The Ampere Altra Max Review: Pushing it to 128 Cores per Socketby Andrei Frumusanu on October 7, 2021 8:00 AM EST
Compiling Performance / LLVM
As we’re trying to rebuild our server test suite piece by piece – and there’s still a lot of work go ahead to get a good representative “real world” set of workloads, one more highly desired benchmark amongst readers was a more realistic compilation suite. Chrome and LLVM codebases being the most requested, I landed on LLVM as it’s fairly easy to set up and straightforward.
git clone https://github.com/llvm/llvm-project.git
git checkout release/11.x
sudo mount -t tmpfs -o size=10G,mode=1777 tmpfs ./llvm-project-tmpfs
cp -r llvm-project/* llvm-project-tmpfs
cmake -G Ninja \
time cmake --build .
We’re using the LLVM 11.0.0 release as the build target version, and we’re compiling Clang, libc++abi, LLDB, Compiler-RT and LLD using GCC 10.2 (self-compiled). To avoid any concerns about I/O we’re building things on a ramdisk – on a 4KB page system 5GB should be sufficient but on the Altra’s 64KB system it used up to 9.5GB, including the source directory. We’re measuring the actual build time and don’t include the configuration phase as usually in the real world that doesn’t happen repeatedly.
The LLVM compile test results here are quite more special and demand more attention that what meets the eye at first.
Inherently, the biggest work slice of the test is massively parallel, able to take advantage of all cores in a system, 256 cores in the 2-socket results of the M128-30, however as it’s also a real-world test, the compilation also incurs linking phases where the chip is inherently just under a single-core load and all other cores are just sitting idle.
This behaviour results in some more complex behaviour in the different test scenarios of the M128-30, as the ratio between the parallel/MT and ST phases of the test changes.
In the single-socket results, the chip showcases a +14% performance boost over the Q80-33, while in the 2S results under quadrant mode, this actually transforms into a 16% performance regression. What’s happening here is that while the increased core count of the chip massively helps in improving the actual compilation of objects, the linking phase of the test is significantly slower and takes up a larger percentage of total test time than on the Q80-33, due to the lower CPU frequencies and smaller SLC of the new chip.
Running the M128-30 in monolithic mode actually results in a 24% reduction in compile time, mostly through a large speedup of the linking phase of the compilation as we’re giving that one active core access to the whole 16MB SLC rather than just a 4MB slice.
AMD’s EPYC 7763, even though it has only half the core count, still manages to outperform the M128-30 in the total test time because the linking phase is much sped up thanks to the much superior single-threaded performance of the cores when few threads are active on the SoC. The 34% advantage of the ST SPEC scores here comes more into play than the MT throughput of the chip.

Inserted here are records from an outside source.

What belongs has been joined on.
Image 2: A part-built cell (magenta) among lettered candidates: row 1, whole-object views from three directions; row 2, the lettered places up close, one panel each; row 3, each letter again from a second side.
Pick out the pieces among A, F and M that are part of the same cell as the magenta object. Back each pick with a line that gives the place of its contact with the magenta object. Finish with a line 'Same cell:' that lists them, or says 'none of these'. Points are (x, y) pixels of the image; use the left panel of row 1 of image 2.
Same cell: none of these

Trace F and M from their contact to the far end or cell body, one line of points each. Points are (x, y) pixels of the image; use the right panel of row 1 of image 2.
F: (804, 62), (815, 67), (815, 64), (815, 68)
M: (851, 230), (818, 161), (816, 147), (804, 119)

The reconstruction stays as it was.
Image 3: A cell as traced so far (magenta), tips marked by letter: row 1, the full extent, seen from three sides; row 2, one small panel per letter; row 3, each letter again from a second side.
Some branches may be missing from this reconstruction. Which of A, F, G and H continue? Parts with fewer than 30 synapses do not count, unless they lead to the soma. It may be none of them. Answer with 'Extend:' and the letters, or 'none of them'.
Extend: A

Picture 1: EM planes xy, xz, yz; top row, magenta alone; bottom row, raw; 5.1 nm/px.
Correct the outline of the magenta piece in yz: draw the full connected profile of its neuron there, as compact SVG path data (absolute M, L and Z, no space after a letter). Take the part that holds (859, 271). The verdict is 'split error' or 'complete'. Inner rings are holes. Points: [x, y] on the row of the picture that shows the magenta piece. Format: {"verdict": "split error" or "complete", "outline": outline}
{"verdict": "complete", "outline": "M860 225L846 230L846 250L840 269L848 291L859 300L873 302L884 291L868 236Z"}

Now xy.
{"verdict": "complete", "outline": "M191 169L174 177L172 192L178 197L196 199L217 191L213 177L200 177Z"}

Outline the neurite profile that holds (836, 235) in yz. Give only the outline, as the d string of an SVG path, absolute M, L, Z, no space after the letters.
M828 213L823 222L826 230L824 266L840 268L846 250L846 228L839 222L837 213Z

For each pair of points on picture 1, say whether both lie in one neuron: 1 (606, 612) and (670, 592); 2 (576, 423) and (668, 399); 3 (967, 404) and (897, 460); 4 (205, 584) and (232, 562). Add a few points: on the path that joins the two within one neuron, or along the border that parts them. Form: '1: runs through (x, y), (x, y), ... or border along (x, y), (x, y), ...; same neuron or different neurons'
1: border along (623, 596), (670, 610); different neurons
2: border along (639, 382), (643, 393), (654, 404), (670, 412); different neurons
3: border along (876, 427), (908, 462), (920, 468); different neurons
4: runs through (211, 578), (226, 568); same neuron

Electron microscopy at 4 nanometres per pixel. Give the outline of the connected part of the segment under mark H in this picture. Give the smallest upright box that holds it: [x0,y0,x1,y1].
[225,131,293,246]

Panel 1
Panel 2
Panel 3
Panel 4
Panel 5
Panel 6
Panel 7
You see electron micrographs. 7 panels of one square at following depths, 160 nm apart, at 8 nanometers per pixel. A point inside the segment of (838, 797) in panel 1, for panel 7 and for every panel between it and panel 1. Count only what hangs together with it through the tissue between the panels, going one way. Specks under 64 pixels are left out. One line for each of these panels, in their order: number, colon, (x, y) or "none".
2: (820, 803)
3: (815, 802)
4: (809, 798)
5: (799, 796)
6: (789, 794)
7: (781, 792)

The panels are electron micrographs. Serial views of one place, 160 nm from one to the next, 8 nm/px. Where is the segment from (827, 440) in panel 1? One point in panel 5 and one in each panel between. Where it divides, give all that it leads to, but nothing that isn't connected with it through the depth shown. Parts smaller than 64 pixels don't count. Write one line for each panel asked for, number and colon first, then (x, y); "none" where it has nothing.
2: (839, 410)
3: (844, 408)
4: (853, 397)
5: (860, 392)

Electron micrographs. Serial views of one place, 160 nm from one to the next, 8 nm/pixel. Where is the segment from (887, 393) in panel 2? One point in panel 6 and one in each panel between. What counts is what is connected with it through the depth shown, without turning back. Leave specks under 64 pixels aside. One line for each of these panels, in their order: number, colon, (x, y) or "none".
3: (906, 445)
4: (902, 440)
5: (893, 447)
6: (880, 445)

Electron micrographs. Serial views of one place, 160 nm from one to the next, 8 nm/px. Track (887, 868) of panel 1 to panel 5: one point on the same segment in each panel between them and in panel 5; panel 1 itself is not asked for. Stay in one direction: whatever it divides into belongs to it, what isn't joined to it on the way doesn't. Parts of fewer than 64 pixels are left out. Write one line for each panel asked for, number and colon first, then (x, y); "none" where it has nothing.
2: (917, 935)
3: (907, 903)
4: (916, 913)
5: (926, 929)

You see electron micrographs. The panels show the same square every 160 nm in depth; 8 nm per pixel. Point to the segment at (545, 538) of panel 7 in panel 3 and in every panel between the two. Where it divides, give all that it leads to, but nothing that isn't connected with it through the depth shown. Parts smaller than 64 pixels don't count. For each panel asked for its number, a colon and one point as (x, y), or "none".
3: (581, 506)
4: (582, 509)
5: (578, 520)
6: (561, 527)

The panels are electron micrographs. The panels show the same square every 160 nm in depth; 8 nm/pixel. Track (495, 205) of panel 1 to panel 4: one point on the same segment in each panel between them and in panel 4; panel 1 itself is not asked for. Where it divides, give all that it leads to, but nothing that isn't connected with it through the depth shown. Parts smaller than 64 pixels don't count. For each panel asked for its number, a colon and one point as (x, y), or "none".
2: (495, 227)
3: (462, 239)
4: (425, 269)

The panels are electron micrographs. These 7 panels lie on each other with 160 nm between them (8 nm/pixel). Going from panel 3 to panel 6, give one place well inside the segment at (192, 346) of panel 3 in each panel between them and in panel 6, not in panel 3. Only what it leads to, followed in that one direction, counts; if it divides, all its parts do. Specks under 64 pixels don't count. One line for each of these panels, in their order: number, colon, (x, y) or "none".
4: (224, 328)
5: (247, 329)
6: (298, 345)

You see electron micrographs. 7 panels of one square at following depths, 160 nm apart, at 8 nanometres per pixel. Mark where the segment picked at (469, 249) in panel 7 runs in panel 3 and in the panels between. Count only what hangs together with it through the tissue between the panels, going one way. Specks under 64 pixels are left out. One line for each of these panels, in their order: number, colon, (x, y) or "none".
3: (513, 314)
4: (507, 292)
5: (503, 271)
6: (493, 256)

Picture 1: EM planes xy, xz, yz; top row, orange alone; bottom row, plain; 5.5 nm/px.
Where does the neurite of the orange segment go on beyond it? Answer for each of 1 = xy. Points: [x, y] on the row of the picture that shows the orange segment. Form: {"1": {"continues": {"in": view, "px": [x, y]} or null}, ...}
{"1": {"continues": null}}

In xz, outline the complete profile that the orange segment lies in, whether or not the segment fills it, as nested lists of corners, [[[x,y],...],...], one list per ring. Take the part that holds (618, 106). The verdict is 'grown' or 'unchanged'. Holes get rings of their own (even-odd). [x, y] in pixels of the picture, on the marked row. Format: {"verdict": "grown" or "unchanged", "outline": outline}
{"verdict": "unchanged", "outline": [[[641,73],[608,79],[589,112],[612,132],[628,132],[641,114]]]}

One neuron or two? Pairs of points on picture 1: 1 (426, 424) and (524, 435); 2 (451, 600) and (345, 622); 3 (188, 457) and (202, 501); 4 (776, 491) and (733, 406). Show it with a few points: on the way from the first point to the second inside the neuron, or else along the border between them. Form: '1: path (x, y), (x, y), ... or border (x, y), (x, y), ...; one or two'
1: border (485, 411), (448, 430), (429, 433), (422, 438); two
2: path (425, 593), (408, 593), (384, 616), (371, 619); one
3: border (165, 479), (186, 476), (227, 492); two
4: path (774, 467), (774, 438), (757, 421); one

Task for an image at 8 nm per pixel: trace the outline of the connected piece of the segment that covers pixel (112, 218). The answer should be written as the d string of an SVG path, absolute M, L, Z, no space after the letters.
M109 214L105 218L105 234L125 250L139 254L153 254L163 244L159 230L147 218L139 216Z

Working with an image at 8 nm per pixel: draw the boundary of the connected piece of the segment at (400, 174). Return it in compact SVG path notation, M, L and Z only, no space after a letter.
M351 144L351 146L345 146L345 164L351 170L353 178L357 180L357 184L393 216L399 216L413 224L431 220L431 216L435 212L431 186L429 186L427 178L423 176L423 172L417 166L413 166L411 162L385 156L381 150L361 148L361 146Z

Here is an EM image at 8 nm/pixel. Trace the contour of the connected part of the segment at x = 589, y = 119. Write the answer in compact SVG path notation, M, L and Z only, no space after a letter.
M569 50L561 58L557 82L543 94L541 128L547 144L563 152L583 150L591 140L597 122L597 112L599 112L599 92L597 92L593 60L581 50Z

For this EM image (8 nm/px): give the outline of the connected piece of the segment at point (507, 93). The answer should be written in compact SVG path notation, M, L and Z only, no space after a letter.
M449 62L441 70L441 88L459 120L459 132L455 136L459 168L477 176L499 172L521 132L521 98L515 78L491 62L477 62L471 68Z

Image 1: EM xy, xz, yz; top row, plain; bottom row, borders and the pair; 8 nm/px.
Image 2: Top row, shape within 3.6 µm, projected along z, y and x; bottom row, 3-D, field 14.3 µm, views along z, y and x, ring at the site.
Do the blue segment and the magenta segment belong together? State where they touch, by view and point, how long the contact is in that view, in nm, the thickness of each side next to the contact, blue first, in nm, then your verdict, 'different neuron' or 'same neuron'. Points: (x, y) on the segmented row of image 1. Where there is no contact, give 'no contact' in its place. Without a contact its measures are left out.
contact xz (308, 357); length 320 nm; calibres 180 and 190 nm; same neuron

These results are very interesting, and showcase that even in a more real-world scenario like this, the flock-of-chickens approach doesn’t work out as well even in what would consider a massively parallel workload, as some things just cannot be spread out over multiple cores well. It reminds me very much of the eMAG chip, which also suffered in real world code compilations due to the very same reasons.